Work instruction:
Leave the images aside and copy out the whole listing, exact to the word.

Supplied information:

==========

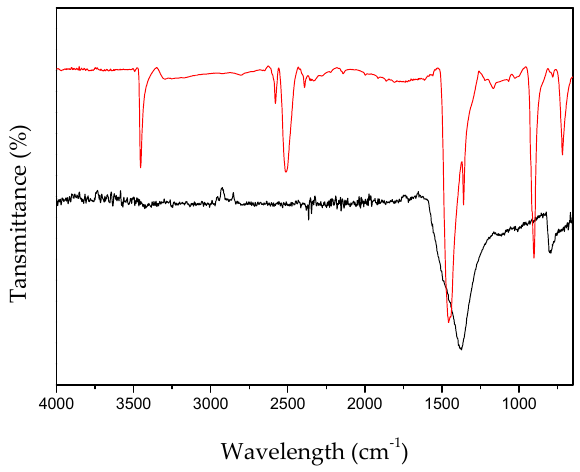
Figure 3. FTIR spectra recorded on pure PBN ( red ) and TiBN1200 ( black ).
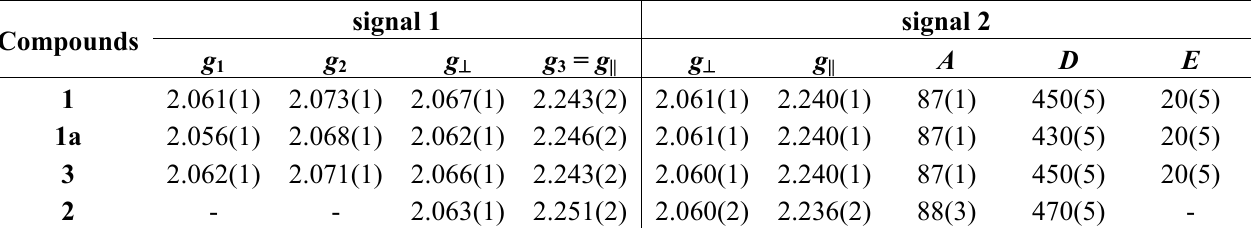
Table 3. Spin Hamiltonian parameters g , A , D and E (×10 − 4 cm − 1 ) for compounds 1 , 1a , 2 and 3 . signal 1 signal 2 Compounds g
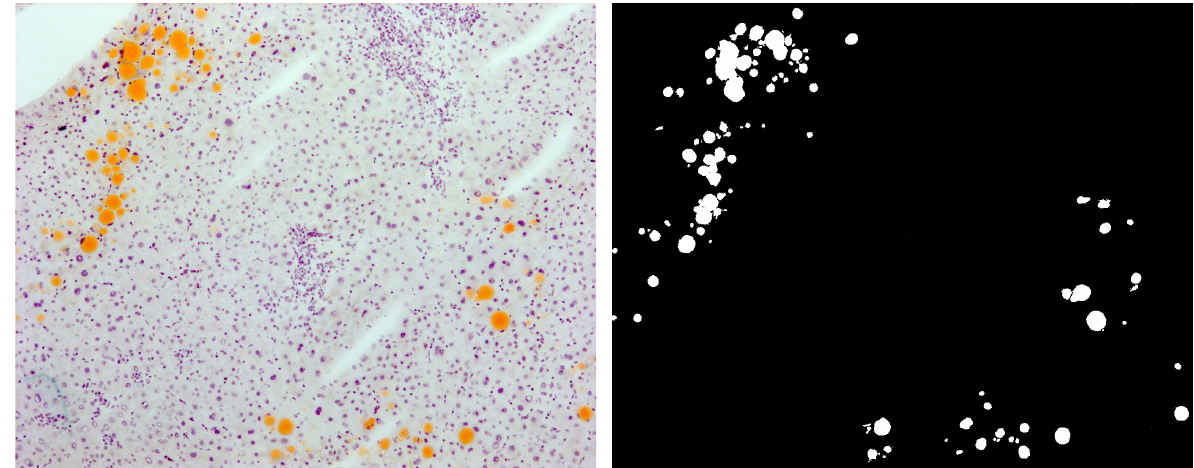
Figure 5. Original image ( left ) and manually classified image ( right ).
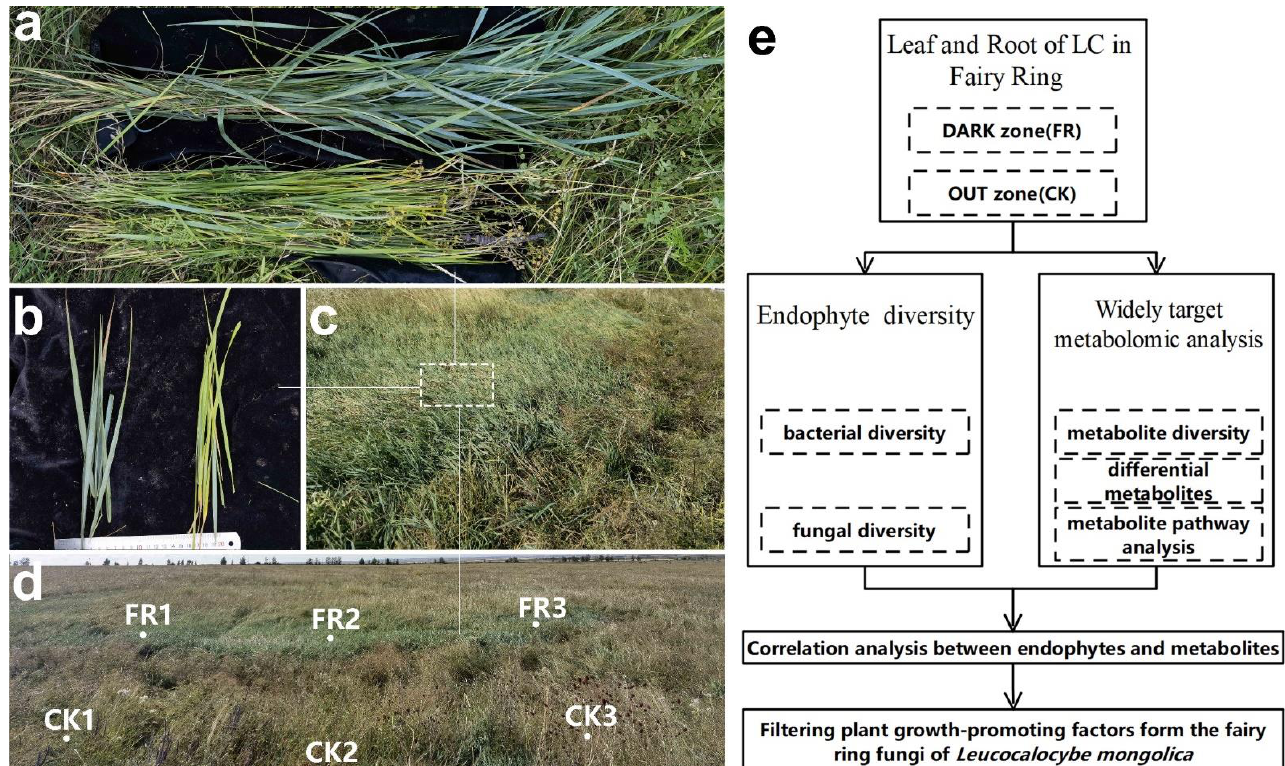
Figure 1. Apparent morphology and sampling spots of fairy rings and the technical route of this study. ( a ) Fairy ring landscape and sampling spots; FR1 – 3 represent the sampling spots in the FR zone, while CK1 – 3 represent the sampling spots in the CK zone. Comparison of ( b ) plant height and ( c ) leaf color between the FR (left) and CK (right) zones. ( d ) Lush vegetation inside the FR zone. ( e ) A flowchart showing the technical route of this study.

==========

Result for this exercise:
Figure 3. FTIR spectra recorded on pure PBN ( red ) and TiBN1200 ( black ).
Table 3. Spin Hamiltonian parameters g , A , D and E (×10 − 4 cm − 1 ) for compounds 1 , 1a , 2 and 3 . signal 1 signal 2 Compounds g
Figure 5. Original image ( left ) and manually classified image ( right ).
Figure 1. Apparent morphology and sampling spots of fairy rings and the technical route of this study. ( a ) Fairy ring landscape and sampling spots; FR1 – 3 represent the sampling spots in the FR zone, while CK1 – 3 represent the sampling spots in the CK zone. Comparison of ( b ) plant height and ( c ) leaf color between the FR (left) and CK (right) zones. ( d ) Lush vegetation inside the FR zone. ( e ) A flowchart showing the technical route of this study.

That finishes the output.